Cortot: Rational Principles... Please Advise

I have a few questions.

Sorry if there are multiple threads on this topic-I tried using search but didn’t find anything.
I am interested in this book-I got it a few months ago and have dabbled with a few of them but done nothing serious.
Is it worthwhile going through the whole book according to the instructions?
My teacher says it’s best to do a few here and there and not so much point in doing them all in order.

Perhaps I should tell you a bit about my technique and what direction I want to go in. Please comment on my technique if you’ve listened to my recordings. Does anything sound technically weak or uncontrolled?

I feel certain aspects of my tech are quite strong while others are somewhat underdeveloped. I feel my fingers are strong and my bridge is well established.
However, I am not satisfied with suppleness and flexibility of my fingers, wrists, and arms. My teacher assigned me Chopin op. 10 no’s 9 and 10 to work on this, and so far it’s going well.
What is dasdc school of thought regarding Cortot’s Rational Principles of Piano Technique?
I have a friend who is VERY good who swears by the book as a means of building the suppleness and elasticity of the fingers.

I feel quite confident in my fingers and less so with my arm/wrist choreography. Does this make any sense to you peeps or does it just sound like I’m talking out my ass?

Have any of you studied the Cortot AS PER the instructions in the first chapter (‘how to use this book’)?
Or have most of you just ‘dabbled’?

I’m concerned that studying it according to the instructions is a major time commitment (1 hour every day), and perhaps that time could be better spent…

thanks!

god damn… is it possible to get a reply?

I have always distrusted “method” books, no matter who they are written by. There are a multitude of truisms about learned piano technique that are always (or should be always) taught from teacher to teacher (scale fingerings, playing on tips of fingers, try not to be tense, etc), but alot of specifics have to be left up to the player. It helps some people to sit higher or lower than others, etc. etc. etc.

I feel like the best way to overcome a technical obstacle is to play more music and tackle these problems as they appear in a real musical context. I am always confused when pianists talk about “finger strength”, “arm flexibility”, etc.
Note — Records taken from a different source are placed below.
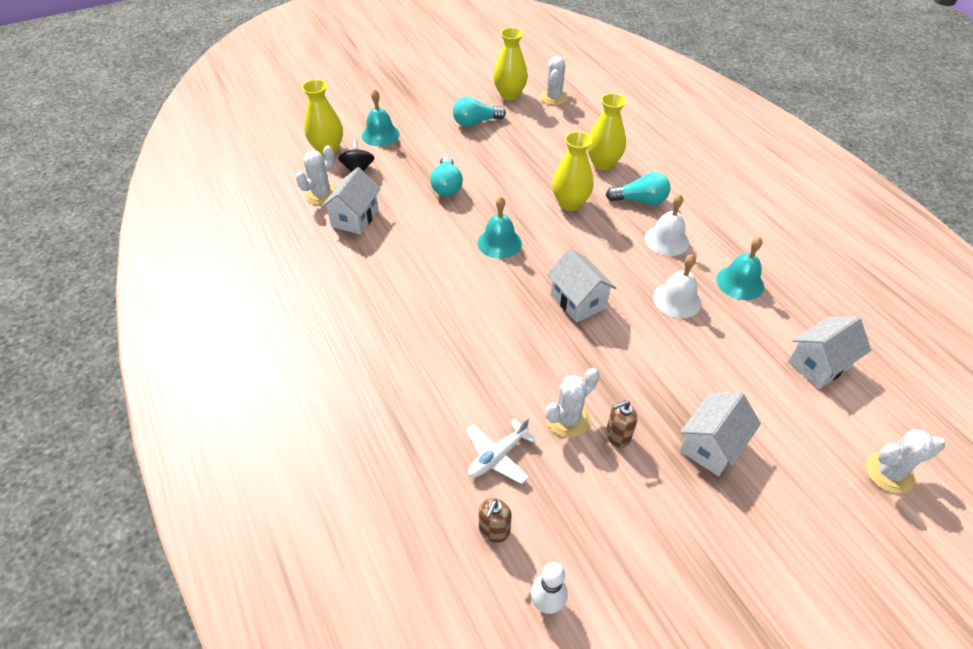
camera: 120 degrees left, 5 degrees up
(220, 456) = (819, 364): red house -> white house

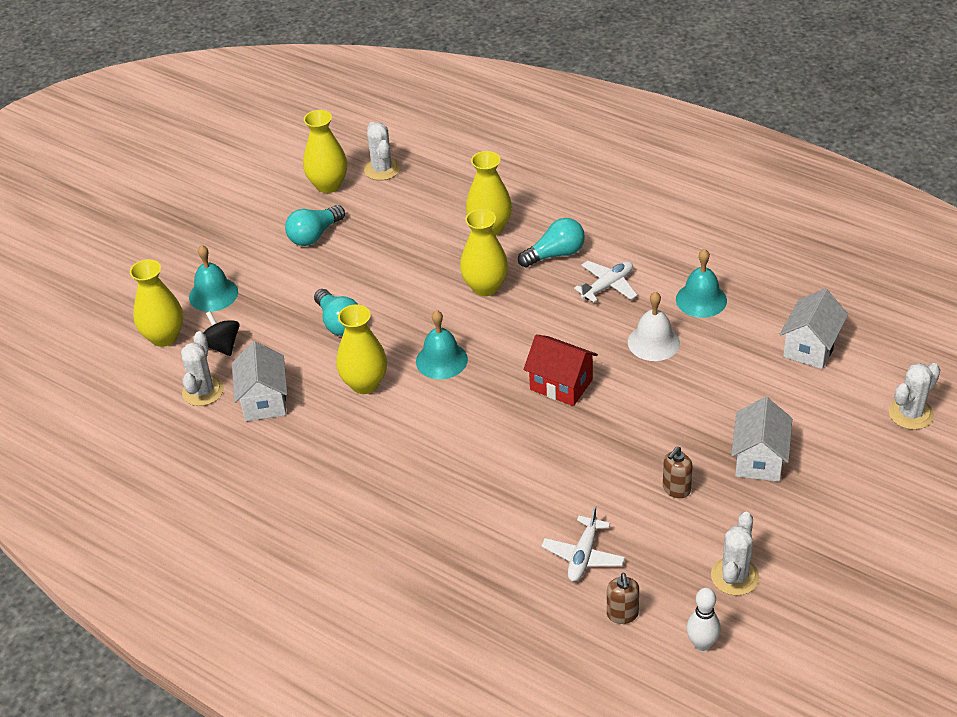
camera: 25 degrees left, 5 degrees down
(432, 236) = (365, 384): none -> yellow vase
(567, 419) = (623, 495): white cactus -> white cactus (734, 576)
(578, 301) = (561, 384): white house -> red house
(667, 240) = (607, 286): white bell -> white plane

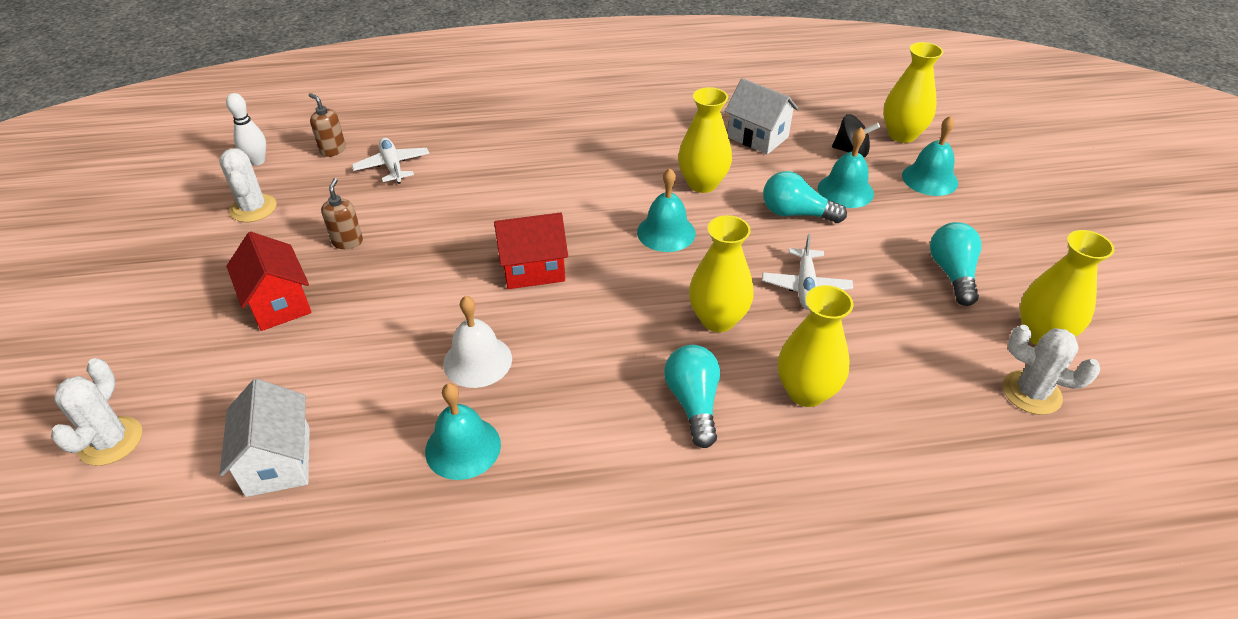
camera: 135 degrees right, 0 degrees up
(203, 391) = (809, 121): white cactus -> none
(280, 319) = (845, 190): none -> turquoise bell
(555, 254) = (693, 403): turquoise light bulb -> turquoise light bulb turned 150 degrees clockwise
(607, 286) = (591, 399): white plane -> white plane (805, 286)
(759, 459) = (279, 303): white house -> red house

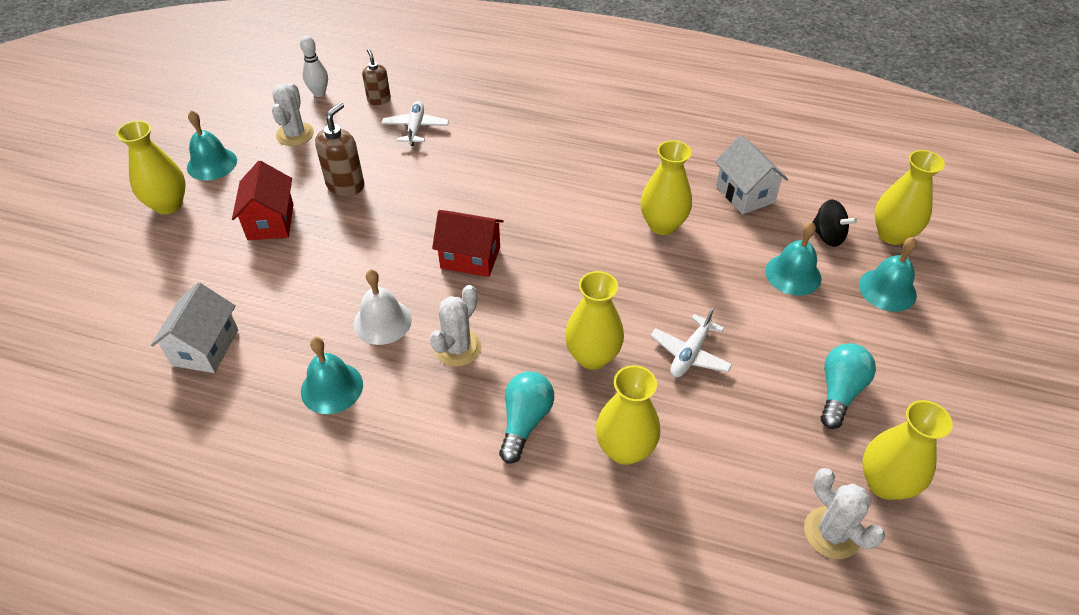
camera: 25 degrees right, 5 degrees up
(111, 441) = (113, 290): white cactus -> white cactus (457, 348)
(132, 325) = (168, 204): none -> yellow vase
(347, 242) = (346, 185): brown soap dispenser -> brown soap dispenser, size x1.54
(666, 232) = (600, 261): turquoise bell -> turquoise bell (212, 164)
(796, 213) = (729, 282): turquoise light bulb -> none

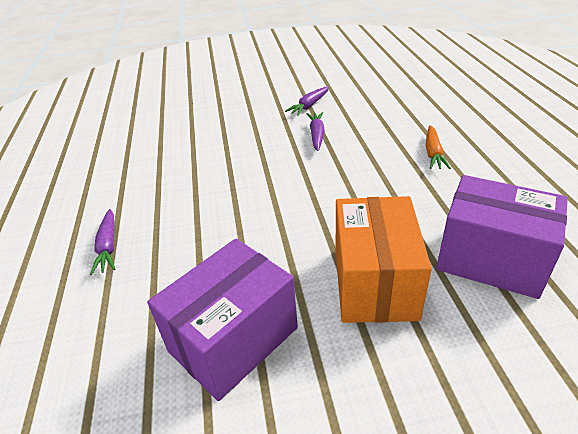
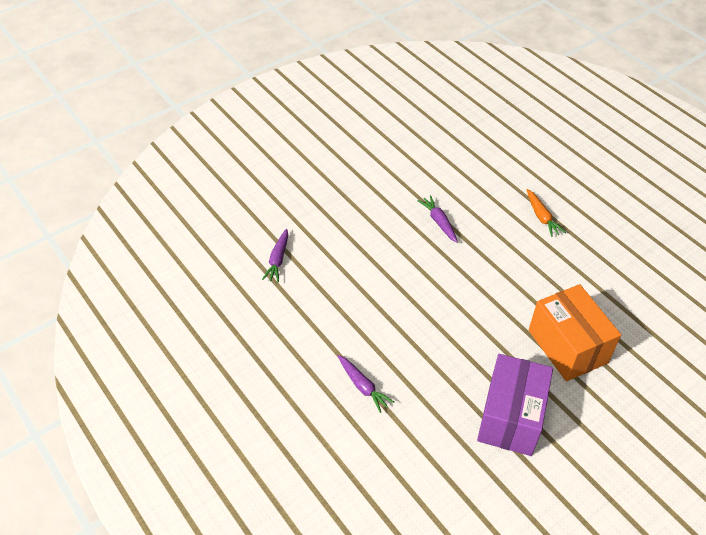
camera: 30 degrees left, 10 degrees up
(309, 105) = (406, 186): purple carrot -> purple carrot (278, 259)
(491, 259) = (625, 304): purple box -> none

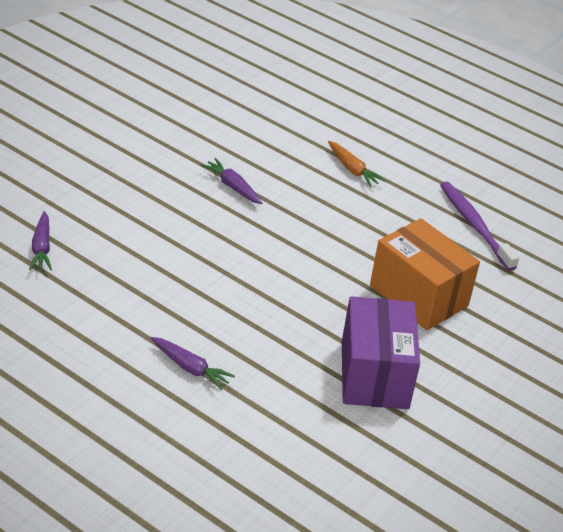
camera: 20 degrees left, 10 degrees down
(634, 284) = (474, 225): none -> purple toothbrush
These things surely exist and have some effect on playing, but more often than not I feel they are the results and byproducts of musical situations and the worker bees in the physiology (is that the correct word?) of performance.

In other words, I can’t be arsed to care about this kind of stuff because if someone says “well gee, i feel like the flexibility and strength of my ring finger in right hand is not quite up to snuff” or “my ring finger isn’t independent enough of my pinkie”… instead of directing somebody to a book or giving them some kinda physical advice that is not necessarily going to be true for everyone, I’d say “play the Chopin 3rds and 6th etudes” for instance.

I’m sure that time could be better spent, but it could also be spent much worse. I’ve done quite a lot of Cortot’s excercises and would say that the average tech improvement/hour is a lot better than the ti/hour of playing most pieces of “real music”. Still, for each chapter in Cortot’s book, I’ve chosen some Chopets to work on simultaneously, to put the technique into real context. This has worked very well and I have found that I learn Chopets faster than ever.

If your teacher thinks 10/9 and 10/10 will help you with your particular tech problems, perhaps you should also check out Cortot’s excersices for those in his Chop edition.

one rule of sheeyat:

learn tech from mofoz who

haff it 8)

Either do Liszt exercises,

practice arpeggios/scales/octaves,

or learn Chopin/Liszt/Rach etudes.

tis all you need. Trust me, I’ve been down that road. Liszt, scales/arps were the only ones I found truly beneficial. This is coming from someone who had always believed in technique aside from music.

Cortot and all of that can be great, but he is quite finger oriented.

Tech exercises can only prepare you for the bigger work. and Imo, the bigger work are stuff like Liszt and Chopets. You can’t play chopin’s thirds etude if you at least haven’t had some technical background in double notes.

Like musicsdarkangel said, scales/arps/octaves are the way to go, and I’d add double notes to that too. Check Dohnanyi’s exercises on double stops, they’re most useful imo, especially the fingerings on scales (which I do everyday).
But if you do it, do it THOROUGHLY, scales in all intervals (3, 6, 8 and 10), staccato, finger staccato, arms crossed under and over, in scales and sixths. That’s how they really can work. Not by just playing all 24 scales everyday, that’s just a waste of time. Well not completely, but you seem you really need something that works.

If you really want some good finger exercises to go with that, check out Brahms’s exercises, those really make you think rather than just brainlessly exercise your fingers. Besides from that Dohnanyi has worked best for me on sheer finger strength and endurance.

And if you do a chopet, do it THOROUGHLY as well, you need to OWN it to really say that you can play it, but this really takes years.

I’m not saying the cortot isn’t useful, it definitely is, but there’s so much that can be solved through more interesting means.